A causa dell'incessante ondata di profughi in fuga dalla Siria,
Iraq, Giordania, Turchia, ma soprattutto Libano rischiano di non poter far fronte
agli arrivi e all’assistenza. Proprio a Beirut Davide Maggiore ha intervistato
Davide Bernocchi, rappresentante di Catholic Relief Services nel Paese dei
Cedri, che traccia un drammatico profilo della situazione:
R. – L’Alto
Commissariato delle Nazioni Unite per i Rifugiati, ad oggi ha registrato più di 200
mila rifugiati provenienti dalla Siria nei Paesi circostanti; i numeri reali sono
chiaramente molto più alti. La situazione è diversa da Paese a Paese. Turchia e Giordania
hanno istituito dei campi, la stessa cosa avviene adesso in Iraq mentre in Libano
l’assistenza è più diretta e viene direttamente dalle Nazioni Unite o dalle organizzazioni
non governative.
D. – Cosa si può dire più in particolare di quanto sta accadendo
in Libano, per quanto riguarda l’assistenza?

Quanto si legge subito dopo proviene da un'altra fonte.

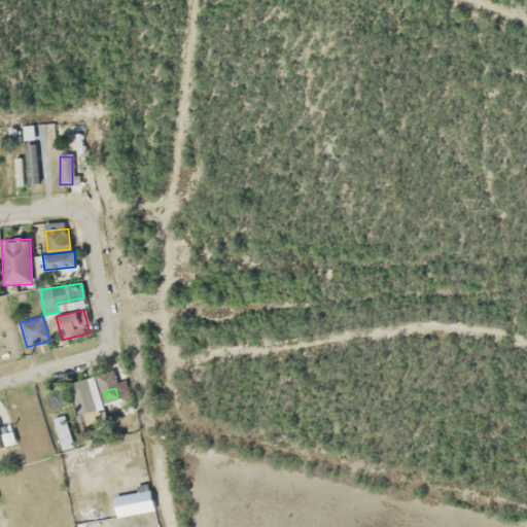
[(112,493),(116,516),(151,511),(147,487),(112,493)]
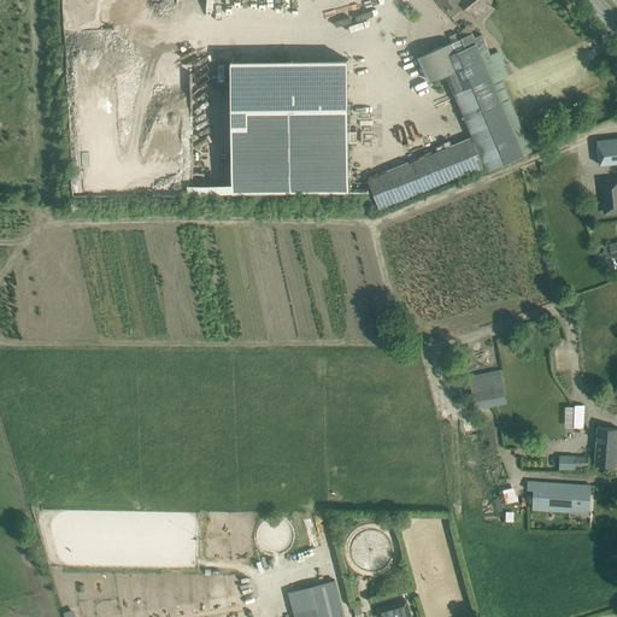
[(436,0),(451,17),(463,7),(469,15),(470,12),(471,13),(471,12),(486,0),(464,0),(463,1),(462,0),(436,0)]
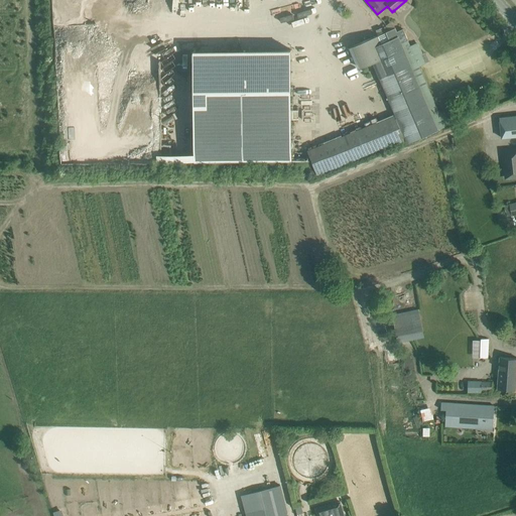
[(397,32),(395,27),(386,31),(386,32),(351,46),(360,67),(373,61),(395,114),(307,150),(317,175),(406,139),(407,142),(444,127),(418,66),(424,62),(420,51),(413,53),(403,29),(397,32)]
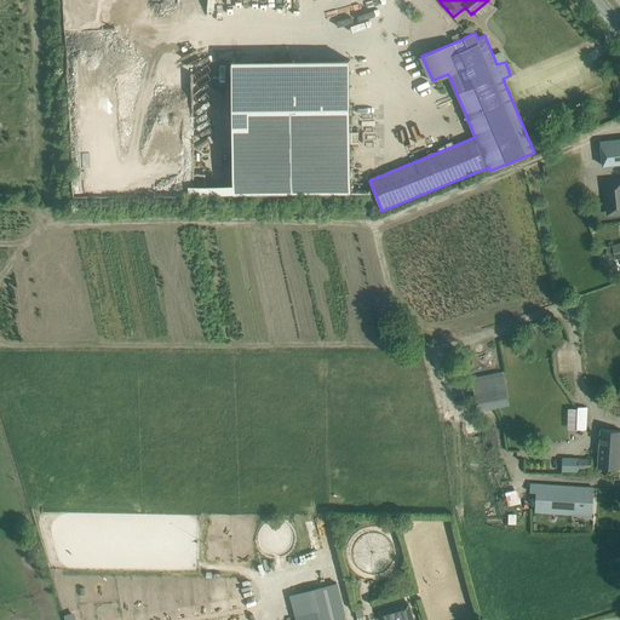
[(350,194),(349,59),(233,61),(234,195),(350,194)]
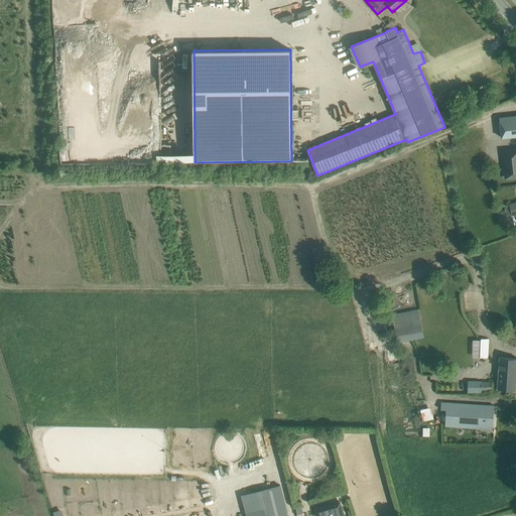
[(515,115),(499,118),(501,138),(515,136),(515,115)]
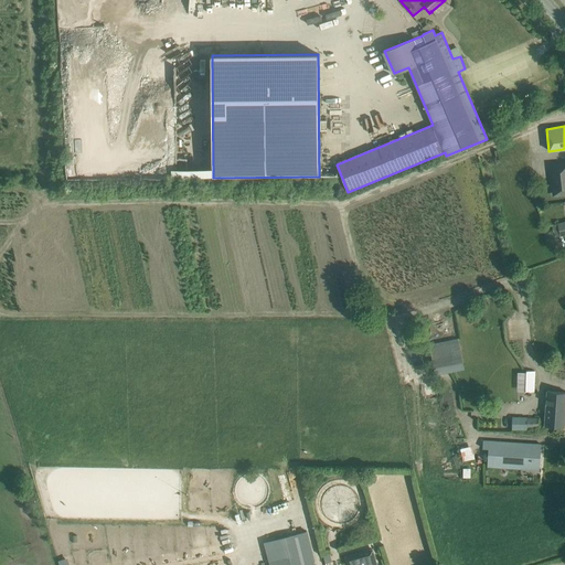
[(564,162),(550,164),(552,196),(564,194),(564,162)]
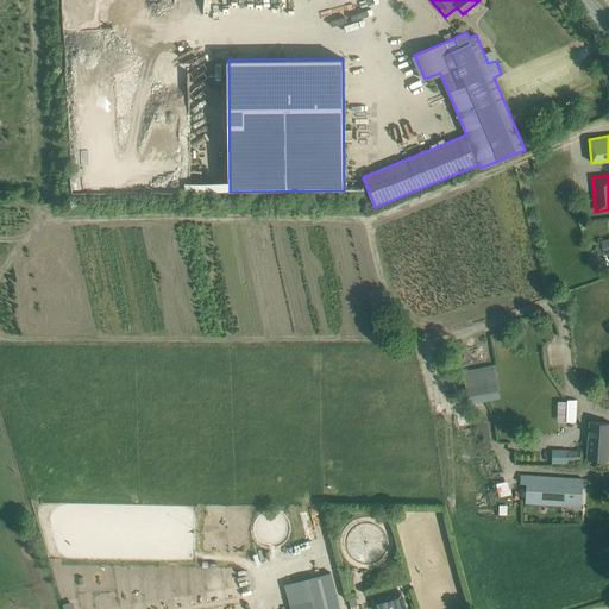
[(595,243),(597,256),(603,255),(608,252),(608,238),(601,240),(601,242),(595,243)]
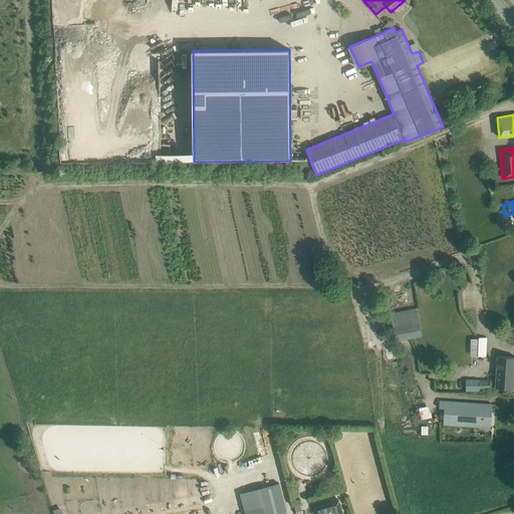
[(416,308),(391,313),(397,340),(421,335),(416,308)]
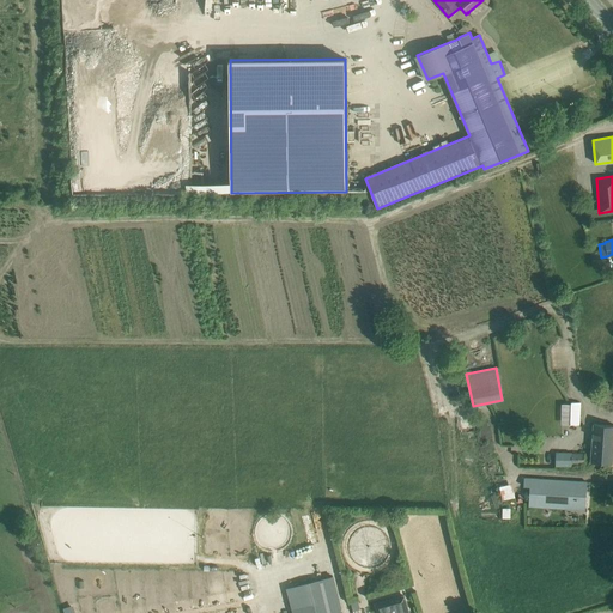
[(571,402),(570,425),(577,425),(580,425),(581,402),(571,402)]
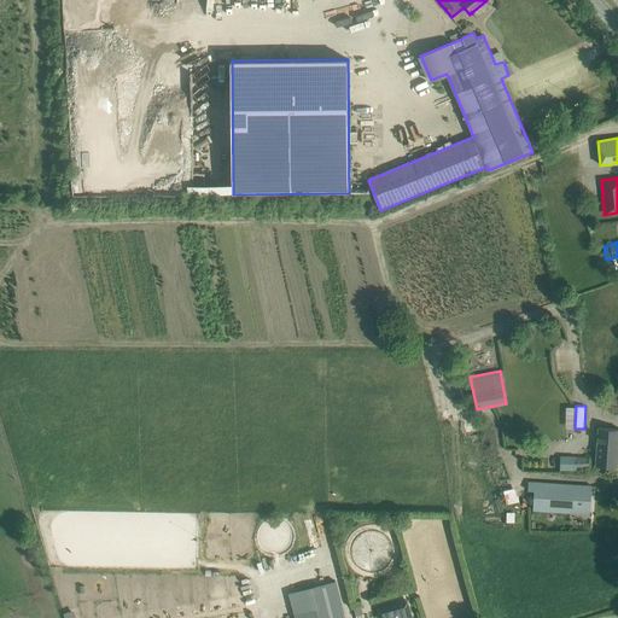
[(596,466),(617,467),(617,459),(617,429),(599,427),(596,466)]
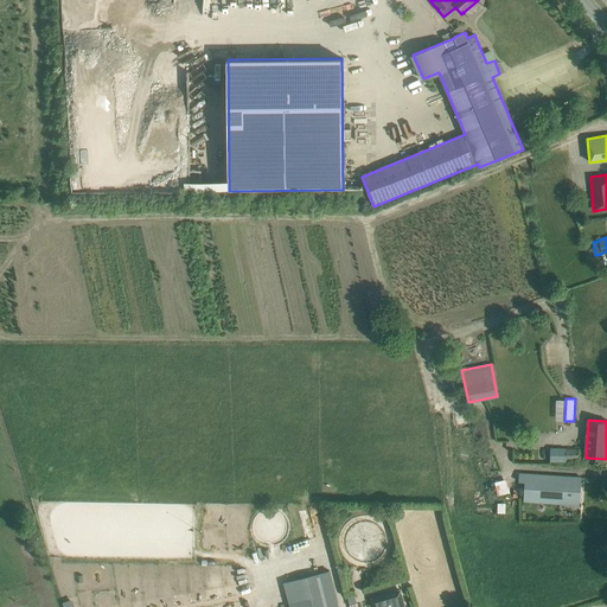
[(549,448),(549,461),(566,461),(566,459),(579,460),(579,449),(567,449),(549,448)]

R. – Il Libano, in termini di
numeri, è il secondo Paese per numero di rifugiati: sono più di 75 mila le persone
che finora sono state assistite dalla comunità internazionale e dalle associazioni
umanitarie. Anche qui i rifugiati reali sono molti di più. Il problema è che Libano
e Siria sono due Paesi con una contiguità storica ed etnica molto forte, per cui molti
rifugiati, in realtà, sono assistiti da familiari o gente che appartiene alla loro
comunità; altri si possono permettere ad oggi di affittare una casa, anche perché
il Libano non richiede particolare burocrazia per l’ingresso dei siriani. Il problema
è per il futuro: ci chiediamo che cosa succederà se la situazione di crisi in Siria
si protrarrà e queste persone non potranno più permettersi di essere autosufficienti
in Libano.
D. – In questo contesto, come agisce Catholic Relief Services?
R.
– Catholic Relief Services lavora a livello regionale con tutte le Caritas dei Paesi
limitrofi che accolgono rifugiati. In realtà, Catholic Relief Services ha un’esperienza
di lunga data sia in Giordania sia in Libano, e ha lavorato con le Caritas locali
nell’accoglienza dei profughi iracheni. E quindi, questa è una base molto solida per
il lavoro che si sta facendo ora con i siriani. Direi che l’elemento dei rifugiati
iracheni è un elemento al quale bisogna porre attenzione: la Siria ne aveva ben oltre
un milione, molte di queste persone non sono in condizioni di rientrare in Iraq per
cui la comunità internazionale deve veramente riservare attenzione alla loro sorte.